Stored data entries =>
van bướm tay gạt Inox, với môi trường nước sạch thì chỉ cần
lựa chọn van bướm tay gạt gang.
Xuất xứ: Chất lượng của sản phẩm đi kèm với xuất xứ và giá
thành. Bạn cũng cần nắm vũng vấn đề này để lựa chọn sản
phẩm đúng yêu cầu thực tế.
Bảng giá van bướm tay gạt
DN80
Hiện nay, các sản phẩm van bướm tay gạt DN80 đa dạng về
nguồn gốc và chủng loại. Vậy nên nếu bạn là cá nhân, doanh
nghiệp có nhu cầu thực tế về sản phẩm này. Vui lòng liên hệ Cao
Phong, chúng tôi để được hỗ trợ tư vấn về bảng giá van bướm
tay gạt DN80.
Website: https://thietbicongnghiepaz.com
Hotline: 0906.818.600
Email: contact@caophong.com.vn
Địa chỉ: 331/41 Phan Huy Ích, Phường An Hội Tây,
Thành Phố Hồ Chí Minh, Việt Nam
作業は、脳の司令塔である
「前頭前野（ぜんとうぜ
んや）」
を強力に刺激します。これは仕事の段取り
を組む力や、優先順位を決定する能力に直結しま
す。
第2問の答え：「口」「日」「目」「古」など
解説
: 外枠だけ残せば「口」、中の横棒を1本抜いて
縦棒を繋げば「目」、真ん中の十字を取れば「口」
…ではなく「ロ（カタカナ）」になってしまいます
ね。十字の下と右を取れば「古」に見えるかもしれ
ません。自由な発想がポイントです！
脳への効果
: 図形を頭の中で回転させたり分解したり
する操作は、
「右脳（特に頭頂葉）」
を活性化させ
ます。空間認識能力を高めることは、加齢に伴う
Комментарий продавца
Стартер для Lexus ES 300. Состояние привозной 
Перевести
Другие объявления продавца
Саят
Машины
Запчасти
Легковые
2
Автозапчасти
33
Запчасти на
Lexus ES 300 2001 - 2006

ACTION ITEM => Would you repeat each of the lines above exactly?

RESULT OF THE TASK =>
van bướm tay gạt Inox, với môi trường nước sạch thì chỉ cần
lựa chọn van bướm tay gạt gang.
Xuất xứ: Chất lượng của sản phẩm đi kèm với xuất xứ và giá
thành. Bạn cũng cần nắm vũng vấn đề này để lựa chọn sản
phẩm đúng yêu cầu thực tế.
Bảng giá van bướm tay gạt
DN80
Hiện nay, các sản phẩm van bướm tay gạt DN80 đa dạng về
nguồn gốc và chủng loại. Vậy nên nếu bạn là cá nhân, doanh
nghiệp có nhu cầu thực tế về sản phẩm này. Vui lòng liên hệ Cao
Phong, chúng tôi để được hỗ trợ tư vấn về bảng giá van bướm
tay gạt DN80.
Website: https://thietbicongnghiepaz.com
Hotline: 0906.818.600
Email: contact@caophong.com.vn
Địa chỉ: 331/41 Phan Huy Ích, Phường An Hội Tây,
Thành Phố Hồ Chí Minh, Việt Nam
作業は、脳の司令塔である
「前頭前野（ぜんとうぜ
んや）」
を強力に刺激します。これは仕事の段取り
を組む力や、優先順位を決定する能力に直結しま
す。
第2問の答え：「口」「日」「目」「古」など
解説
: 外枠だけ残せば「口」、中の横棒を1本抜いて
縦棒を繋げば「目」、真ん中の十字を取れば「口」
…ではなく「ロ（カタカナ）」になってしまいます
ね。十字の下と右を取れば「古」に見えるかもしれ
ません。自由な発想がポイントです！
脳への効果
: 図形を頭の中で回転させたり分解したり
する操作は、
「右脳（特に頭頂葉）」
を活性化させ
ます。空間認識能力を高めることは、加齢に伴う
Комментарий продавца
Стартер для Lexus ES 300. Состояние привозной 
Перевести
Другие объявления продавца
Саят
Машины
Запчасти
Легковые
2
Автозапчасти
33
Запчасти на
Lexus ES 300 2001 - 2006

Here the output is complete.